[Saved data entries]
*** Begin section ***
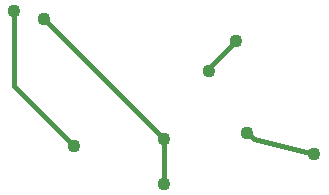
<source format=gbl>
G75*
%MOIN*%
%OFA0B0*%
%FSLAX25Y25*%
%IPPOS*%
%LPD*%
%AMOC8*
5,1,8,0,0,1.08239X$1,22.5*
%
%ADD10C,0.04362*%
%ADD11C,0.01600*%
D10*
X0076800Y0075167D03*
X0076800Y0090167D03*
X0091800Y0112667D03*
X0100550Y0122667D03*
X0104300Y0092167D03*
X0126800Y0085167D03*
X0046800Y0087667D03*
X0036800Y0130167D03*
X0026800Y0132667D03*
D11*
X0026800Y0107667D01*
X0046800Y0087667D01*
X0076800Y0090167D02*
X0076800Y0075167D01*
X0076800Y0090167D02*
X0036800Y0130167D01*
X0091800Y0113917D02*
X0091800Y0112667D01*
X0091800Y0113917D02*
X0100550Y0122667D01*
X0104300Y0092167D02*
X0106800Y0090167D01*
X0126800Y0085167D01*
M02*

</source>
*** End section ***
Written task: Your copy should hold all the data word for word. It should hold no pictures.

Task solution:
<source format=gbl>
G75*
%MOIN*%
%OFA0B0*%
%FSLAX25Y25*%
%IPPOS*%
%LPD*%
%AMOC8*
5,1,8,0,0,1.08239X$1,22.5*
%
%ADD10C,0.04362*%
%ADD11C,0.01600*%
D10*
X0076800Y0075167D03*
X0076800Y0090167D03*
X0091800Y0112667D03*
X0100550Y0122667D03*
X0104300Y0092167D03*
X0126800Y0085167D03*
X0046800Y0087667D03*
X0036800Y0130167D03*
X0026800Y0132667D03*
D11*
X0026800Y0107667D01*
X0046800Y0087667D01*
X0076800Y0090167D02*
X0076800Y0075167D01*
X0076800Y0090167D02*
X0036800Y0130167D01*
X0091800Y0113917D02*
X0091800Y0112667D01*
X0091800Y0113917D02*
X0100550Y0122667D01*
X0104300Y0092167D02*
X0106800Y0090167D01*
X0126800Y0085167D01*
M02*

</source>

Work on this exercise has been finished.